In the future, users might want the operator to manage the certificate instead of providing their own certificate and key. This could be implemented by adding another boolean field on the `KafkaBridge` CR such as `generateCertificate`. The operator could then issue certificates using the same CA for their Kafka cluster, as is currently done for internal components like Cruise Control and Kafka Exporter. However, with upcoming support for cert-manager, certificate management is expected to change. For this reason, we are deferring this feature for implementation in the future.

## Affected/not affected projects

- strimzi-kafka-bridge
- strimzi-cluster-operator

## Compatibility

This will introduce a breaking change for users who collect metrics on port 8080 or the port defined by `http.port` configuration. Also users who run the HTTP Bridge on bare metal and do their own manual health checks using `/healthy` and `/ready` endpoints will be affected as well. These users must reconfigure their health check and monitoring system to use port 8081 or reconfigure their Bridge server with `http.management.port`.

## Rejected alternatives

### Automating certificate management as part of this proposal
Currently, the Cluster Operator does not manage certificates for other custom resources, as they are designed to operate independently. It only handles certificates for internal components, such as Cruise Control and Kafka Exporter, which are deployed as part of the `Kafka` custom resource. Extending certificate management to other resources, like `KafkaConnect`, would introduce new behavior and require broader changes. Since we’re looking at refactoring certificate handling to support external managers (see the proposal for the [External Certificate Manager](https://github.com/strimzi/proposals/pull/135)), now is not the right time to introduce this change. To ensure future compatibility, we’ve deferred it as a potential improvement.
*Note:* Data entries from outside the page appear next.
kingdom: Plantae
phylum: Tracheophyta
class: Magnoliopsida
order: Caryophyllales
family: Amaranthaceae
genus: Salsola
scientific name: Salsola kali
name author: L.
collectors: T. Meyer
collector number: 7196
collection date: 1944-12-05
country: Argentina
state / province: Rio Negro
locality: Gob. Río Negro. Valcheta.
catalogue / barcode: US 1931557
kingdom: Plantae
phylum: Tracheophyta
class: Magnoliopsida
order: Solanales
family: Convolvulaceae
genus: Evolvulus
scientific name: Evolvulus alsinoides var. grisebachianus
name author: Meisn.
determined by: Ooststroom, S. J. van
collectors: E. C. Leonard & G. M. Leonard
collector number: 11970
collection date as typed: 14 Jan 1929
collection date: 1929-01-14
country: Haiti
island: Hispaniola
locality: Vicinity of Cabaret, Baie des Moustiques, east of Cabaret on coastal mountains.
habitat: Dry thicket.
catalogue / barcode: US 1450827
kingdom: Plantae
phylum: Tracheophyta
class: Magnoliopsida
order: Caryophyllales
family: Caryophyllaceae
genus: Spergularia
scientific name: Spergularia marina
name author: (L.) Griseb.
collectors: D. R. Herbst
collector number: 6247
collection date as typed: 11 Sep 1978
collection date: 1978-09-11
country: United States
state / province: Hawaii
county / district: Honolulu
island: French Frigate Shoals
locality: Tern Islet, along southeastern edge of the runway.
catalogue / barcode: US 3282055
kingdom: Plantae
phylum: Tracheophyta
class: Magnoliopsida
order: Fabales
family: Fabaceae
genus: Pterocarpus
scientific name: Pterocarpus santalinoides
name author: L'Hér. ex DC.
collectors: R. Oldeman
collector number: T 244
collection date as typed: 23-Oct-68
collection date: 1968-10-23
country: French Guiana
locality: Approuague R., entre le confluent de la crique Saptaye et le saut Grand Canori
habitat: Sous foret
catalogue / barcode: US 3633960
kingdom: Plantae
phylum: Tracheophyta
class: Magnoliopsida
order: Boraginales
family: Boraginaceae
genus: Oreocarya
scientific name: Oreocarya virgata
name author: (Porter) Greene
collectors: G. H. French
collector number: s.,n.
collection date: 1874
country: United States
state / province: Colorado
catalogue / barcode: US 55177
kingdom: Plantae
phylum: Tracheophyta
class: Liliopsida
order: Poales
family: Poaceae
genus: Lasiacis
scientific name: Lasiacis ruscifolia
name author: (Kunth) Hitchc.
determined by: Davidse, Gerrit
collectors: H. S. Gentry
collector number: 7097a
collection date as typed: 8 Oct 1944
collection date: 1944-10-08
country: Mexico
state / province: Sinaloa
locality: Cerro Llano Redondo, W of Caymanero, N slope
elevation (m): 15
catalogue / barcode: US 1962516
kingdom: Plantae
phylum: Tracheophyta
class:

### Continue using a single interface when SSL is not enabled
Use separate listeners only when SSL is enabled so that we don't introduce a breaking change to existing users. Given that we will be introducing the first major version of Bridge, introducing a breaking change is acceptable and it makes much more sense to have separate listeners for better separation of concerns, whether or not TLS is enabled. In the future, we are likely to implement authentication and authorization for HTTP Bridge. By having separate listeners, the admin endpoints will not be affected and implementation will be simpler.